• **DATA SHOWN**:
╔══
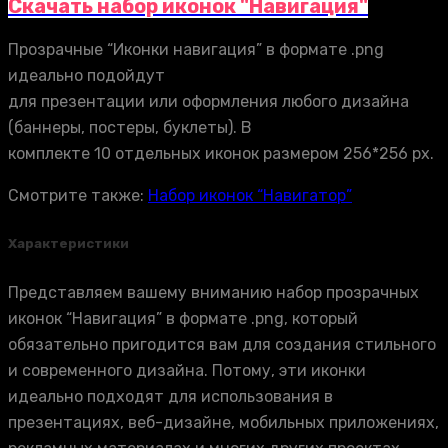
Скачать набор иконок "Навигация"
Прозрачные “Иконки навигация” в формате .png
идеально подойдут
для презентации или оформления любого дизайна
(баннеры, постеры, буклеты). В
комплекте 10 отдельных иконок размером 256*256 px.
Смотрите также:
Набор иконок “Навигатор”
Характеристики
Представляем вашему вниманию набор прозрачных
иконок “Навигация” в формате .png, который
обязательно пригодится вам для создания стильного
и современного дизайна. Потому, эти иконки
идеально подходят для использования в
презентациях, веб-дизайне, мобильных приложениях,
╚══
• **THE TASK**:
Report each line of the items above that contains the string "иконок".

• **EXERCISE RESPONSE**:
Скачать набор иконок "Навигация"
комплекте 10 отдельных иконок размером 256*256 px.
Набор иконок “Навигатор”
иконок “Навигация” в формате .png, который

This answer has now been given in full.